I usually come to a somewhat productive conclusion with these posts but at the end of this text I still feel like yelling. I guess the only sensible and actionable takeaway here is that the next time someone makes a throwaway comment about the nanny state, I have a great way to fill the silence: I’ll start by cupping my breasts while simultaneously throwing my legs in the air to adopt the regal gyn chair posture. That should silence my audience sufficiently for me to catch my breath and explain how this pose is a valid counter-argument to the libertarian undoing of what little remains of the ‘nannying’ national healthcare service.


Resources

Coggon J, The Nanny State Debate: A Place Where Words Don’t Do Justice (London: Faculty of Public Health, 2018)

Greenacre M. Defending public health policies from objections of paternalism. Univ West Ont Med J. 2016;85(2):50-2.

Gostin LO. Bloomberg’s Health Legacy: Urban Innovator or Meddling Nanny? Hastings Cent Rep. 2013;43(5):19-25.

Hoek J. Public Health, Regulation and the Nanny State Fallacy, Partnerships, Proof and Practice. International Nonprofit and Social Marketing Conference. 15-16 July:University of Wollongong; 2008.

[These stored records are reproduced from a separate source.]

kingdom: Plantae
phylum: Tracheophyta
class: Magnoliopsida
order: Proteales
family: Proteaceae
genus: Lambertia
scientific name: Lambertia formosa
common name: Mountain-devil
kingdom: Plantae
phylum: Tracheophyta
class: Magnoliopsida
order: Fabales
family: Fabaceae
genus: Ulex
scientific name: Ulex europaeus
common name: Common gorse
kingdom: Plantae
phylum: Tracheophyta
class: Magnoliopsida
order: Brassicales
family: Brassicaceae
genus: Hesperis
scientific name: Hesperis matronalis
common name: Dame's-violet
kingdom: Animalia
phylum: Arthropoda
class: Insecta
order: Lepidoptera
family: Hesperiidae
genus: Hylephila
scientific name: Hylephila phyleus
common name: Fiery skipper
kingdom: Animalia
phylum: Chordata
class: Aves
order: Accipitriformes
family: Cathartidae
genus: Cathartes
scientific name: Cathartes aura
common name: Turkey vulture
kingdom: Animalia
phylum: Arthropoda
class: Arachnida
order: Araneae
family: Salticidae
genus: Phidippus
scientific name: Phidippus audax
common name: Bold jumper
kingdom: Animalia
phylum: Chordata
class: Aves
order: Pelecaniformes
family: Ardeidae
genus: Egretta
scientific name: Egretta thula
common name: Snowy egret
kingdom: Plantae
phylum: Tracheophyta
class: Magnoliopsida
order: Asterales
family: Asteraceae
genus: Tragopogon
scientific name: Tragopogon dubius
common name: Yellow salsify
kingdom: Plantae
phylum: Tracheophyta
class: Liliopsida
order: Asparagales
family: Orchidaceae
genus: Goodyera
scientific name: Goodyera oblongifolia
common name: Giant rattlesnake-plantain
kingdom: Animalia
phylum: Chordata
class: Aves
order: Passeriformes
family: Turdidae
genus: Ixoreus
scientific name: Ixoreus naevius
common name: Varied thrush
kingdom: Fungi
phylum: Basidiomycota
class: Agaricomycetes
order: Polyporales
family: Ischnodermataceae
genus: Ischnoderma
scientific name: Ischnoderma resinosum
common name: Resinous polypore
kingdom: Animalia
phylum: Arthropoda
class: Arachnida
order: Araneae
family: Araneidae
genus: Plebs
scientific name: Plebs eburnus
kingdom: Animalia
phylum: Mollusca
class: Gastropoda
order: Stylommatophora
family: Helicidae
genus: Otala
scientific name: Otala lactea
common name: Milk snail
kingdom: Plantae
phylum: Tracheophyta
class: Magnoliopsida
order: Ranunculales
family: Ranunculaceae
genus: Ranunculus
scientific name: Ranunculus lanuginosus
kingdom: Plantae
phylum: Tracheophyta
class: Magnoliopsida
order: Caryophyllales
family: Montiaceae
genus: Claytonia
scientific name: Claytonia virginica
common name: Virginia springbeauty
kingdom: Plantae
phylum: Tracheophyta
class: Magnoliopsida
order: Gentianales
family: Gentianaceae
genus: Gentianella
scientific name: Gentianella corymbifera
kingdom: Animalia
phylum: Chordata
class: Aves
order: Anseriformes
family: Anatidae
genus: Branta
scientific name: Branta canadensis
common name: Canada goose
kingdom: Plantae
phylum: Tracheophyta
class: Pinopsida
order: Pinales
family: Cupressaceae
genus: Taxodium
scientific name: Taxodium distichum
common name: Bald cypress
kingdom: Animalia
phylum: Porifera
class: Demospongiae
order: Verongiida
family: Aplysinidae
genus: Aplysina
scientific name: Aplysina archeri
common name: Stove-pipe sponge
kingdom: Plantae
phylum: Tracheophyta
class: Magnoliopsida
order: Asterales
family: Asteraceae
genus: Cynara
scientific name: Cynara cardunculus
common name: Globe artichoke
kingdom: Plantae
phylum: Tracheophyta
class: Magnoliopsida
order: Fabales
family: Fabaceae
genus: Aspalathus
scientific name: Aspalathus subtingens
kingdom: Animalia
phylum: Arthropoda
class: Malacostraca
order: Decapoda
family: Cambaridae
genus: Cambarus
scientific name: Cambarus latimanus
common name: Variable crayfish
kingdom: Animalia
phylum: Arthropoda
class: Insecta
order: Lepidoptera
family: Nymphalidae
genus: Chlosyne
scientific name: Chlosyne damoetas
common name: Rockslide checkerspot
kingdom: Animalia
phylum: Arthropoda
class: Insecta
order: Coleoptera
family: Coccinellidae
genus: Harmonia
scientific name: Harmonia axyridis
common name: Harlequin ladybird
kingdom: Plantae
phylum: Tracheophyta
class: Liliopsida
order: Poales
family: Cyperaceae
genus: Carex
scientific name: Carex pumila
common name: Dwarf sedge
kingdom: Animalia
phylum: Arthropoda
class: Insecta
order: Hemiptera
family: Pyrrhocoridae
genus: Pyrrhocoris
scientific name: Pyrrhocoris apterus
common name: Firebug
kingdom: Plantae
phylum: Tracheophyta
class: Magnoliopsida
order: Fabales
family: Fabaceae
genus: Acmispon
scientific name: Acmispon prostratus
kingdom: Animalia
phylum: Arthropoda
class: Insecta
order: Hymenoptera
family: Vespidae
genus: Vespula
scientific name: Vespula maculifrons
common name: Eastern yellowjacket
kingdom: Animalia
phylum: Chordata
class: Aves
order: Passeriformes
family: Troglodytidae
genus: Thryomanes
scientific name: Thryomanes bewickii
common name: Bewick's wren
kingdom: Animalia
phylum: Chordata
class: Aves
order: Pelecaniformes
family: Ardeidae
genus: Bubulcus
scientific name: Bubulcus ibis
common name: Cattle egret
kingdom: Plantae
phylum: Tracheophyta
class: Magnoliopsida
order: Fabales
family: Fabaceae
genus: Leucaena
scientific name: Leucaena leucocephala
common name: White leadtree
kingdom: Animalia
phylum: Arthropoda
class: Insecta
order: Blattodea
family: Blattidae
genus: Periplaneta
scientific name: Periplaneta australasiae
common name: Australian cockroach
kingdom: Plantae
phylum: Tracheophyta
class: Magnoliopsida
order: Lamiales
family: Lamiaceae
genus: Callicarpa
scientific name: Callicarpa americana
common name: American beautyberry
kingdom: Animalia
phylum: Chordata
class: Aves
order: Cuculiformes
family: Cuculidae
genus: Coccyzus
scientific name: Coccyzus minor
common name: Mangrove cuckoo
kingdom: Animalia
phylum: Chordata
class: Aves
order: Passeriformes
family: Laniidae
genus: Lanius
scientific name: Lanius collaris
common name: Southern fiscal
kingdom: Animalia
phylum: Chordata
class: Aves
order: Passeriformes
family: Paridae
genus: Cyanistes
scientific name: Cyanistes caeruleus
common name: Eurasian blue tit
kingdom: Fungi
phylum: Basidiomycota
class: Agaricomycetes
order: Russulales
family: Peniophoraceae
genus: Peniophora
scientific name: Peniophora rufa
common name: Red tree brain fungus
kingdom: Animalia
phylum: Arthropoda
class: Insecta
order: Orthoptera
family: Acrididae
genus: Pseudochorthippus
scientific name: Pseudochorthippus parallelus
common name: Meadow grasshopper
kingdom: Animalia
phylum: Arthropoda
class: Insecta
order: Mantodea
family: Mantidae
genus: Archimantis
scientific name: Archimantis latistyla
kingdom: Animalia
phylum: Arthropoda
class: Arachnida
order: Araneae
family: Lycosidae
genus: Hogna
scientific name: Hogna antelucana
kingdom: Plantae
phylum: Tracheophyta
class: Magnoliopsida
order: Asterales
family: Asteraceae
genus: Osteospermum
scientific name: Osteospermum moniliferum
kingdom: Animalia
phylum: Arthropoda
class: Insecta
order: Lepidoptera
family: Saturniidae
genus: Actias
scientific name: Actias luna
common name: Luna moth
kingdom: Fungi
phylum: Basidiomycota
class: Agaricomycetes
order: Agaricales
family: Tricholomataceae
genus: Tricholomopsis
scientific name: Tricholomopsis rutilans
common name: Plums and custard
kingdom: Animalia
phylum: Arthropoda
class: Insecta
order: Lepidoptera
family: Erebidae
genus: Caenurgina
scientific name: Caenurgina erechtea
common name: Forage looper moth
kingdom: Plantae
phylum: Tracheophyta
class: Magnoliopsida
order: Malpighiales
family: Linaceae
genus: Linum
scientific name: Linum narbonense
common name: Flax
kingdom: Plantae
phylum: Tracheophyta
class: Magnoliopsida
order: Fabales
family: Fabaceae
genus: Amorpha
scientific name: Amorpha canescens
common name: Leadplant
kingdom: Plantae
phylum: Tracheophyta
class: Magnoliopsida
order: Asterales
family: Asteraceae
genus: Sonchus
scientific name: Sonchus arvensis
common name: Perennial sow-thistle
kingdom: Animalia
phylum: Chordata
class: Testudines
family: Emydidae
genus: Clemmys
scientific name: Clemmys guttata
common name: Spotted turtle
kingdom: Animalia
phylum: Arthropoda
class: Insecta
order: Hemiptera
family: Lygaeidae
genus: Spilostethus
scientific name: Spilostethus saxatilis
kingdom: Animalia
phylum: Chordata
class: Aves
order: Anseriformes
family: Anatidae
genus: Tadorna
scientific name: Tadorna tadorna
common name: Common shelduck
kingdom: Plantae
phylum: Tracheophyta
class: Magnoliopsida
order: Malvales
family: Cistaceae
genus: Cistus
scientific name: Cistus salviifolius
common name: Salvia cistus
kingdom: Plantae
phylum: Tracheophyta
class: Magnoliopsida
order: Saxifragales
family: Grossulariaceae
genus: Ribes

Jochelson K. Nanny or steward? The role of government in public health. Public Health. 2006;120(12):1149-55.

Magnusson RS, Griffiths PE. Who’s afraid of the nanny state? Introduction to a symposium. Public Health. 2015;129(8):1017-20.

Magnusson RS. Case studies in nanny state name-calling: what can we learn? Public Health. 2015;129(8):1074-82.

Wiley LF, Berman ML, Blanke D. Who’s Your Nanny?: Choice, Paternalism and Public Health in the Age of Personal Responsibility. Journal of Law Medicine & Ethics.2013; 41: 88-91.